Conducting plates 102 and 104 are shown as being separated by a
distance of L to form cavity 106 therebetween, and conducting
plates 102 and/or 104 may be formed on the surface of a substrate.
In one embodiment, the distance L is at the nanometer scale (e.g.,
1 nm or less, 5 nm or less, 10 nm or less, etc.). Conducting plates
102 and 104 may be enclosed by a vacuum field 108, which is filled
with virtual photons. At the distance of L, certain modes of the
virtual photons of field 108 (e.g., modes having a wavelength
greater than greater than L) cannot fit within cavity 106. Because
the certain modes cannot fit within cavity 106, the energy density
within cavity 106 is less than the energy density in field 108, and
a force is exerted on the outside of plates 102 and 104 that is
greater than the force exerted on the inside of plates 102 and 104,
which pushes plates 102 and 104 together. By altering the
conductivity of plates 102 and/or 104, the strength of the
Casimir-effect can be controlled, and/or turned off entirety (e.g.,
if plate 102 and/or 104 is altered such that either becomes an
insulator). For example, in one embodiment, plate 102 or 104 may be
a conducting surface (e.g., conducting material, conducting layer)

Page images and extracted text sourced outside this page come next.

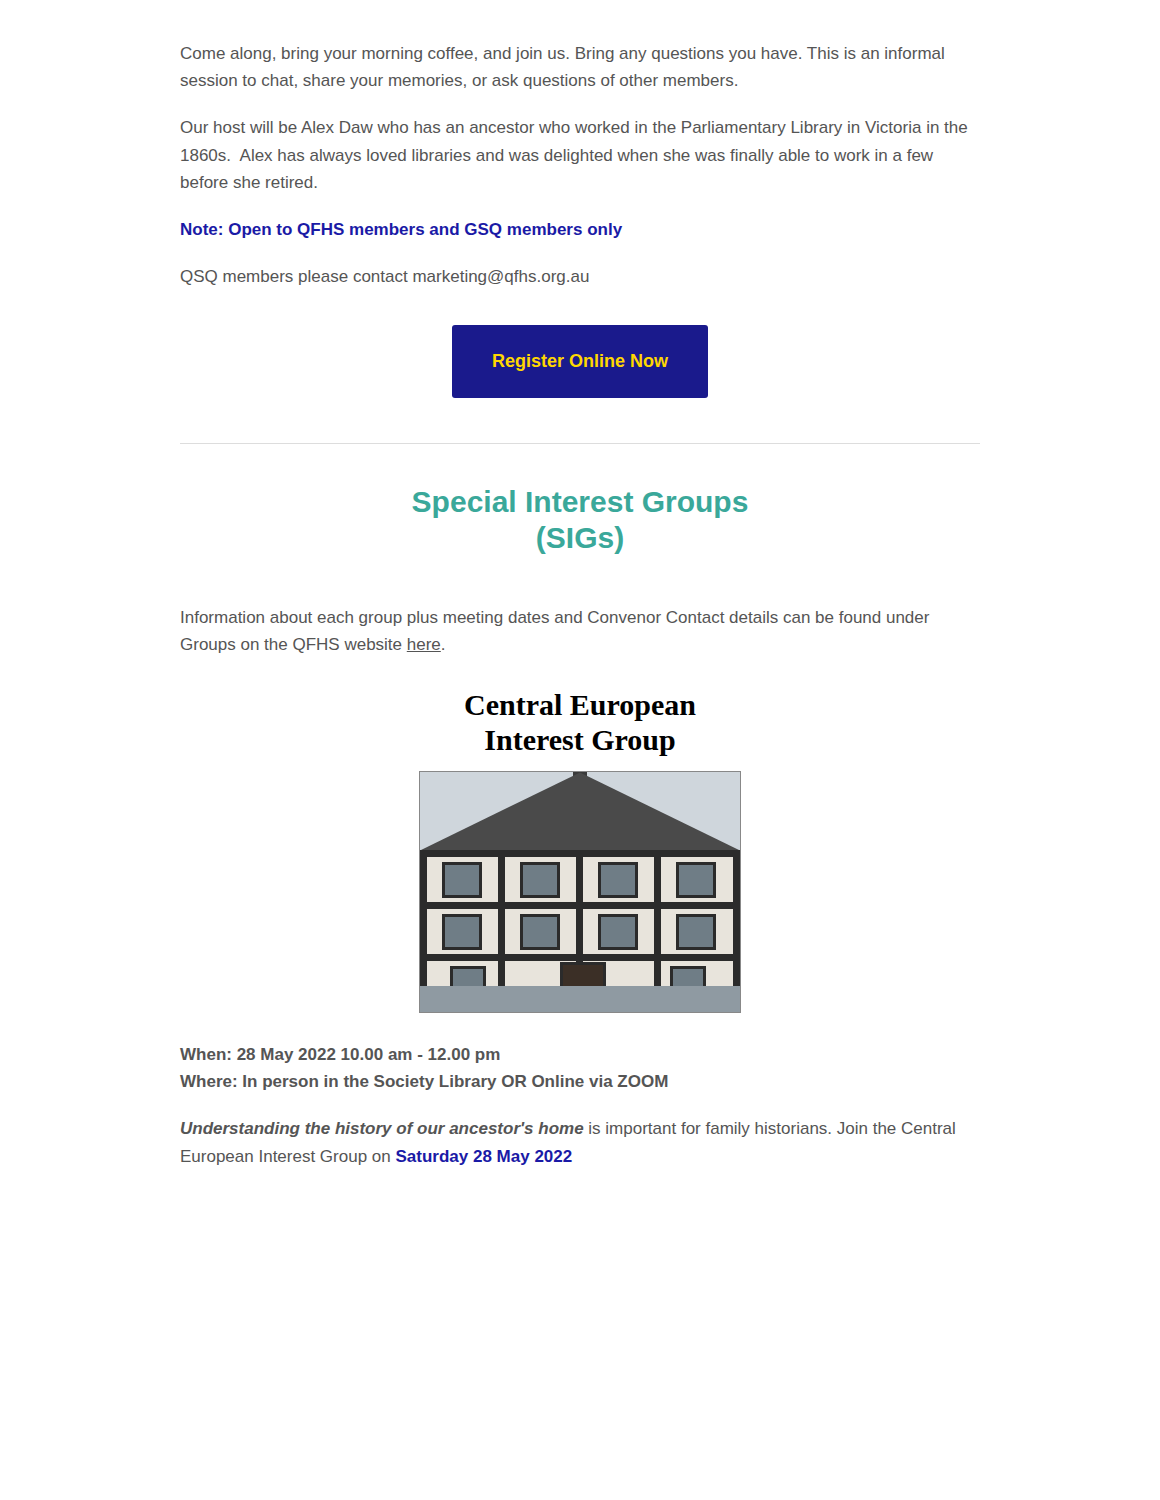Come along, bring your morning coffee, and join us. Bring any questions you have. This is an informal session to chat, share your memories, or ask questions of other members.
Our host will be Alex Daw who has an ancestor who worked in the Parliamentary Library in Victoria in the 1860s. Alex has always loved libraries and was delighted when she was finally able to work in a few before she retired.
Note: Open to QFHS members and GSQ members only
QSQ members please contact marketing@qfhs.org.au
Register Online Now
Special Interest Groups
(SIGs)
Information about each group plus meeting dates and Convenor Contact details can be found under Groups on the QFHS website here.
Central European
Interest Group
When: 28 May 2022 10.00 am - 12.00 pm Where: In person in the Society Library OR Online via ZOOM
Understanding the history of our ancestor's home is important for family historians. Join the Central European Interest Group on Saturday 28 May 2022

comprised of N-type doped silicon, which normally has a high
density off free charge carriers (electrons) but is adjacent to
(but electrically isolated from) a gate structure, such that
applying a negative voltage to the gate can push the electrons out
of the conducting layer, and thereby transform the plate into an
insulator. Alternatively, plate 102 (or 104) can be doped such that
it is normally an insulator, but has a gate that can be positively
charged to attract electrons and thereby transform the plate into a
conductor. The scope of the present disclosure is not limited to a
specific manner of adjusting the insulating properties of plates
102 and 104.
[0017] Referring to FIG. 2, a block diagram of Casimir-effect
device 200 is shown, according to one embodiment. Casimir-effect
device 200 includes at least one conducting material 202 and a
semiconducting material 204 (i.e., a semiconductor device,
semiconducting layer). In one embodiment, conducting material 202
is a nominally flat surface and semiconducting material 204 has a
surface that is arranged parallel to conducting material 202. The
conducting material 202 may also be referred to as a conducting
layer herein. Conducting material 202 and semiconducting material
204 are separated by a small gap (e.g., a nanometer-scale gap, or
smaller). For example, in one embodiment, the gap is 1 nanometer.

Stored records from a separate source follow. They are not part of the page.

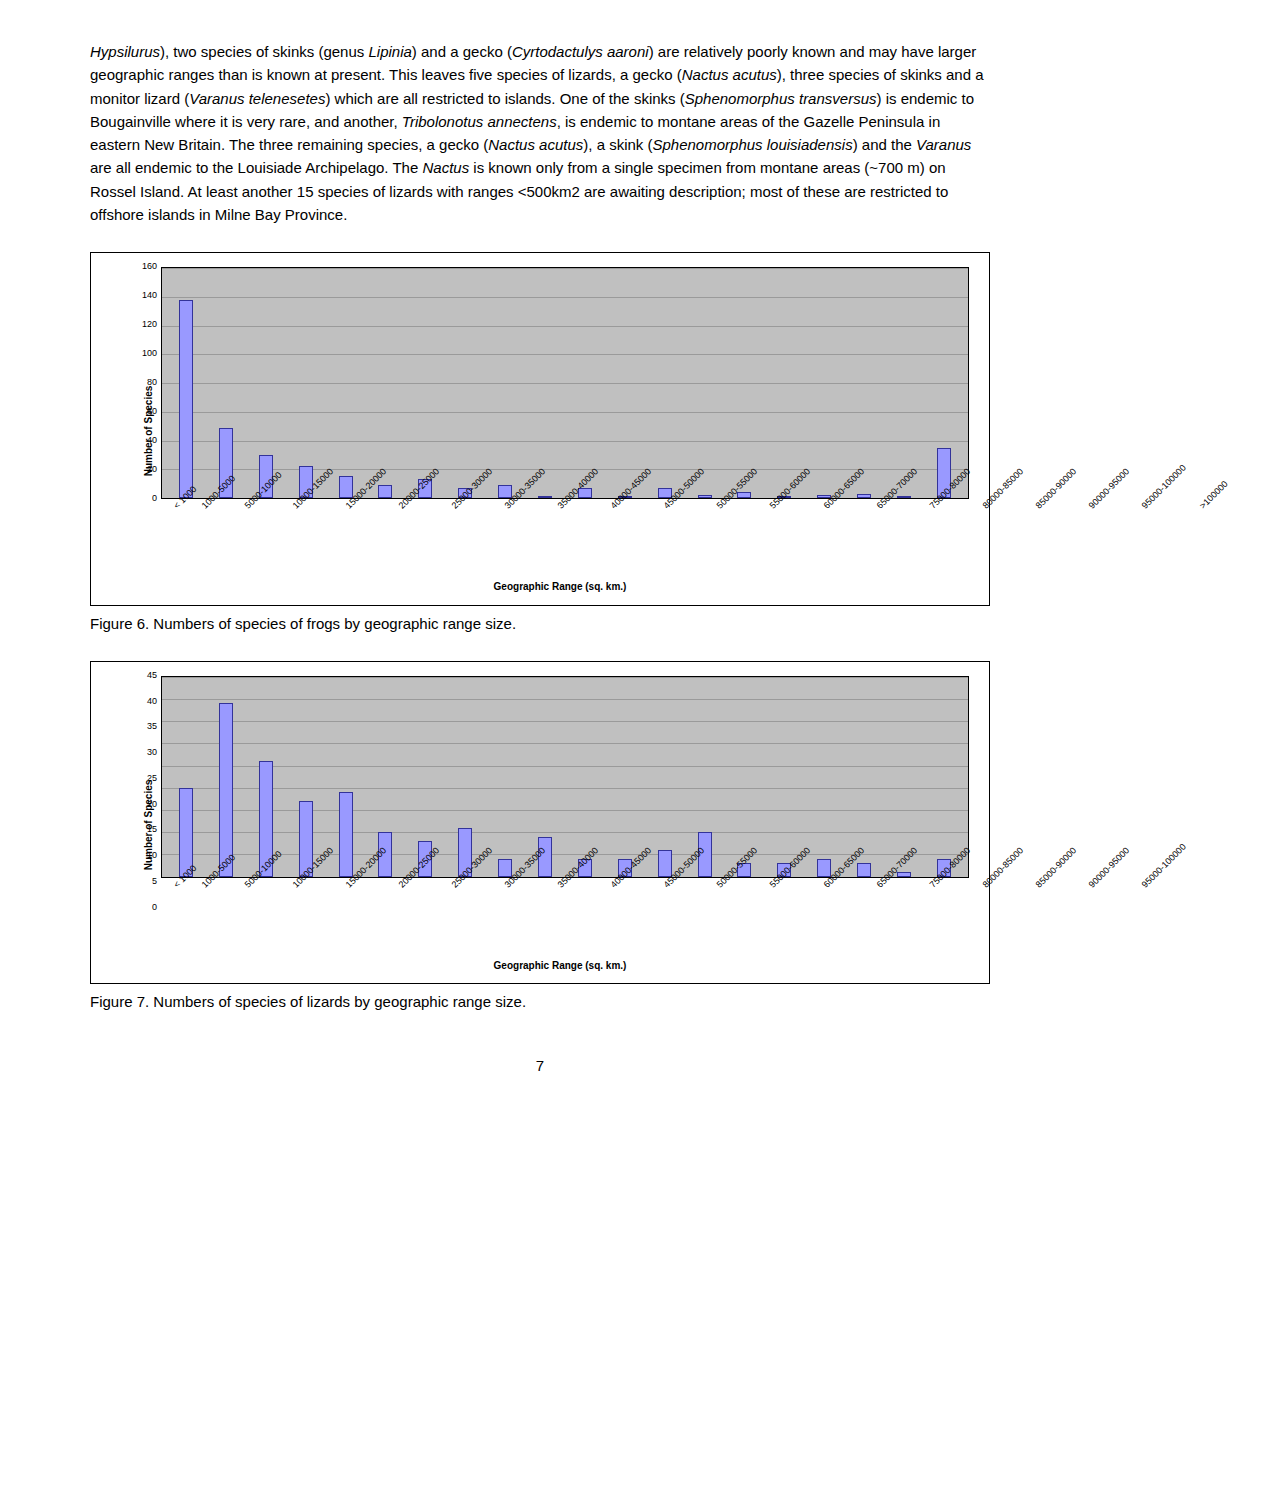Hypsilurus), two species of skinks (genus Lipinia) and a gecko (Cyrtodactulys aaroni) are relatively poorly known and may have larger geographic ranges than is known at present. This leaves five species of lizards, a gecko (Nactus acutus), three species of skinks and a monitor lizard (Varanus telenesetes) which are all restricted to islands. One of the skinks (Sphenomorphus transversus) is endemic to Bougainville where it is very rare, and another, Tribolonotus annectens, is endemic to montane areas of the Gazelle Peninsula in eastern New Britain. The three remaining species, a gecko (Nactus acutus), a skink (Sphenomorphus louisiadensis) and the Varanus are all endemic to the Louisiade Archipelago. The Nactus is known only from a single specimen from montane areas (~700 m) on Rossel Island. At least another 15 species of lizards with ranges <500km2 are awaiting description; most of these are restricted to offshore islands in Milne Bay Province.
Number of Species
160 140 120 100 80 60 40 20 0
< 1000 1000-5000 5000-10000 10000-15000 15000-20000 20000-25000 25000-30000 30000-35000 35000-40000 40000-45000 45000-50000 50000-55000 55000-60000 60000-65000 65000-70000 75000-80000 80000-85000 85000-90000 90000-95000 95000-100000 >100000
Geographic Range (sq. km.)
Figure 6. Numbers of species of frogs by geographic range size.
Number of Species
45 40 35 30 25 20 15 10 5 0
< 1000 1000-5000 5000-10000 10000-15000 15000-20000 20000-25000 25000-30000 30000-35000 35000-40000 40000-45000 45000-50000 50000-55000 55000-60000 60000-65000 65000-70000 75000-80000 80000-85000 85000-90000 90000-95000 95000-100000
Geographic Range (sq. km.)
Figure 7. Numbers of species of lizards by geographic range size.
7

In another embodiment, the gap is 10 nanometers, etc. In an
embodiment, an electric field is applied to the semiconductor
material to vary a charge density near the surface or a surface
portion of the semiconductor material that is facing the gap. The
electric field may vary a charge density of the surface portion of
the semiconductor material facing the gap. In an embodiment, the
near surface of the semiconductor material may vary from
essentially conducting to essentially non-conducting in response to
the electric field. In some embodiments, the electric field is
applied by applying a voltage between the conducting material 202
and the semiconducting material 204.
[0018] In some embodiments, a field-effect gate 206 is formed over
at least a portion of semiconducting material 204, which may be
used to control a Casimir force between conducting material 202 and
semiconducting material 204. For example, a voltage can be applied
to the field-effect gate 206 to alter the density of free charge
carriers in a portion of semiconducting material 204 facing the
gap. The field-effect gate 206 may be formed in various ways. In
one embodiment, the field-effect gate 206 is formed by the
conducting material 202 itself, which is insulated from
semiconducting material 204 by the gap. In another embodiment, the
field effect gate 206 is formed by a differently-doped region in
contact with the semiconducting material 204. For example, the
field effect gate 206 may include a portion of the semiconductor
material 204. The field effect gate 206 may comprise the rear
surface portion of the semiconducting layer having a different
doping from the remainder of the semiconductor layer, and isolated
from the remainder of the semiconductor layer by a P-N junction or
a P-I-N junction. In another embodiment, the field-effect gate 206
is formed by an electrode that is insulated from semiconducting
material 204 (e.g., semiconducting material 204 may comprise the
channel of a metal-oxide-semiconductor-field-effect transistor
(MOSFET)). Other known methods of forming field-effect gate 206 may
also be utilized to alter the density of free charge carriers in
the portion of semiconducting material 204 facing the gap.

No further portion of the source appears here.